■ **What is required**: Keep only those lines of the records that include the string "North".
========
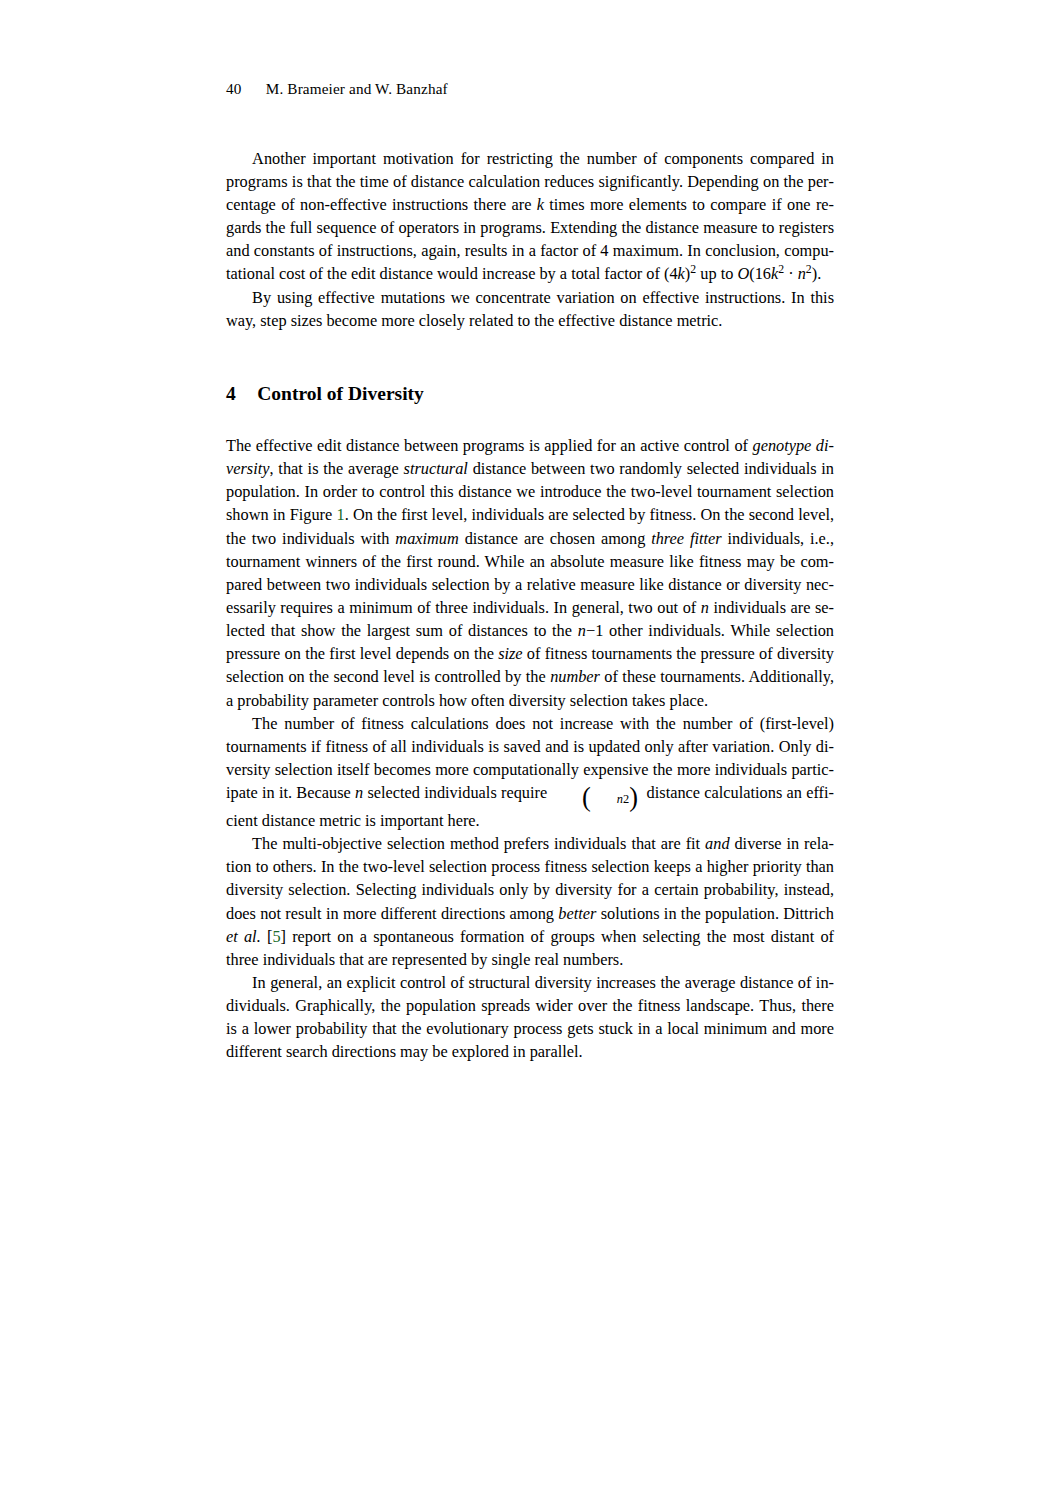40 M. Brameier and W. Banzhaf
Another important motivation for restricting the number of components compared in programs is that the time of distance calculation reduces significantly. Depending on the percentage of non-effective instructions there are k times more elements to compare if one regards the full sequence of operators in programs. Extending the distance measure to registers and constants of instructions, again, results in a factor of 4 maximum. In conclusion, computational cost of the edit distance would increase by a total factor of (4k)2 up to O(16k2 · n2).
By using effective mutations we concentrate variation on effective instructions. In this way, step sizes become more closely related to the effective distance metric.
4 Control of Diversity
The effective edit distance between programs is applied for an active control of genotype diversity, that is the average structural distance between two randomly selected individuals in population. In order to control this distance we introduce the two-level tournament selection shown in Figure 1. On the first level, individuals are selected by fitness. On the second level, the two individuals with maximum distance are chosen among three fitter individuals, i.e., tournament winners of the first round. While an absolute measure like fitness may be compared between two individuals selection by a relative measure like distance or diversity necessarily requires a minimum of three individuals. In general, two out of n individuals are selected that show the largest sum of distances to the n−1 other individuals. While selection pressure on the first level depends on the size of fitness tournaments the pressure of diversity selection on the second level is controlled by the number of these tournaments. Additionally, a probability parameter controls how often diversity selection takes place.
The number of fitness calculations does not increase with the number of (first-level) tournaments if fitness of all individuals is saved and is updated only after variation. Only diversity selection itself becomes more computationally expensive the more individuals participate in it. Because n selected individuals require (n 2) distance calculations an efficient distance metric is important here.
The multi-objective selection method prefers individuals that are fit and diverse in relation to others. In the two-level selection process fitness selection keeps a higher priority than diversity selection. Selecting individuals only by diversity for a certain probability, instead, does not result in more different directions among better solutions in the population. Dittrich et al. [5] report on a spontaneous formation of groups when selecting the most distant of three individuals that are represented by single real numbers.
In general, an explicit control of structural diversity increases the average distance of individuals. Graphically, the population spreads wider over the fitness landscape. Thus, there is a lower probability that the evolutionary process gets stuck in a local minimum and more different search directions may be explored in parallel.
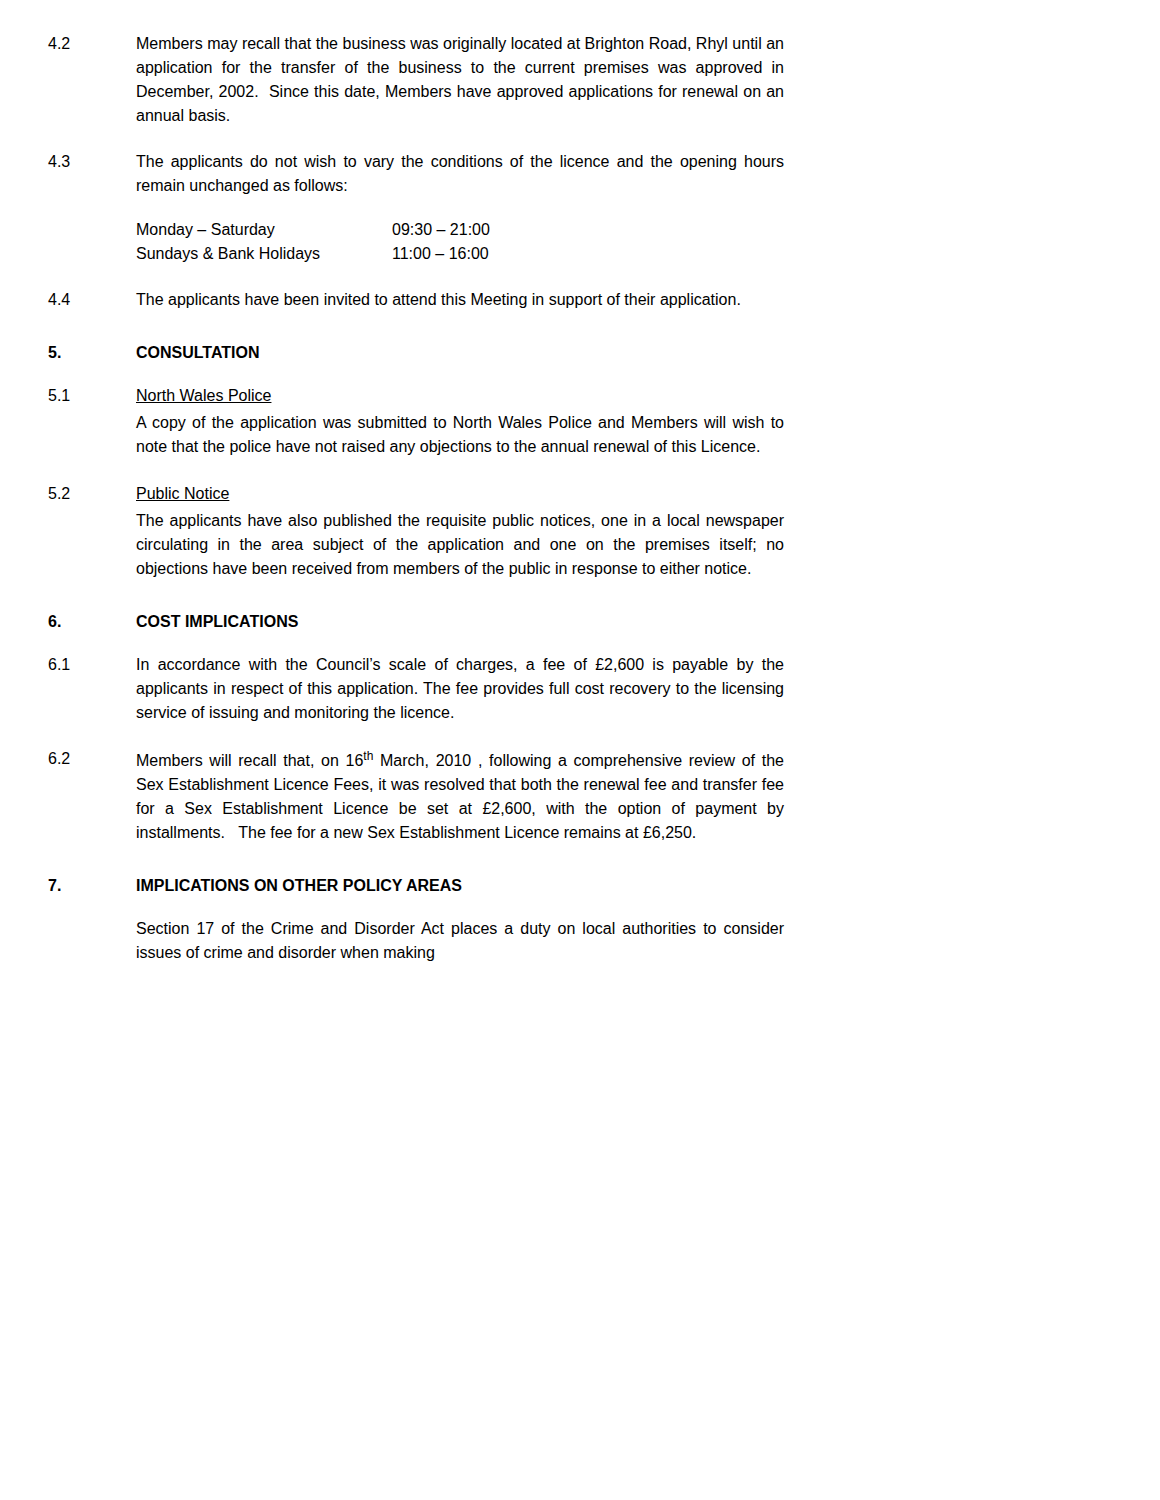4.2
Members may recall that the business was originally located at Brighton Road, Rhyl until an application for the transfer of the business to the current premises was approved in December, 2002. Since this date, Members have approved applications for renewal on an annual basis.
4.3
The applicants do not wish to vary the conditions of the licence and the opening hours remain unchanged as follows:
Monday – Saturday 09:30 – 21:00
Sundays & Bank Holidays 11:00 – 16:00
4.4
The applicants have been invited to attend this Meeting in support of their application.
5. CONSULTATION
5.1
North Wales Police
A copy of the application was submitted to North Wales Police and Members will wish to note that the police have not raised any objections to the annual renewal of this Licence.
5.2
Public Notice
The applicants have also published the requisite public notices, one in a local newspaper circulating in the area subject of the application and one on the premises itself; no objections have been received from members of the public in response to either notice.
6. COST IMPLICATIONS
6.1
In accordance with the Council’s scale of charges, a fee of £2,600 is payable by the applicants in respect of this application. The fee provides full cost recovery to the licensing service of issuing and monitoring the licence.
6.2
Members will recall that, on 16th March, 2010 , following a comprehensive review of the Sex Establishment Licence Fees, it was resolved that both the renewal fee and transfer fee for a Sex Establishment Licence be set at £2,600, with the option of payment by installments. The fee for a new Sex Establishment Licence remains at £6,250.
7. IMPLICATIONS ON OTHER POLICY AREAS
Section 17 of the Crime and Disorder Act places a duty on local authorities to consider issues of crime and disorder when making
========
■ **Solution to the exercise**:
North Wales Police
A copy of the application was submitted to North Wales Police and Members will wish to note that the police have not raised any objections to the annual renewal of this Licence.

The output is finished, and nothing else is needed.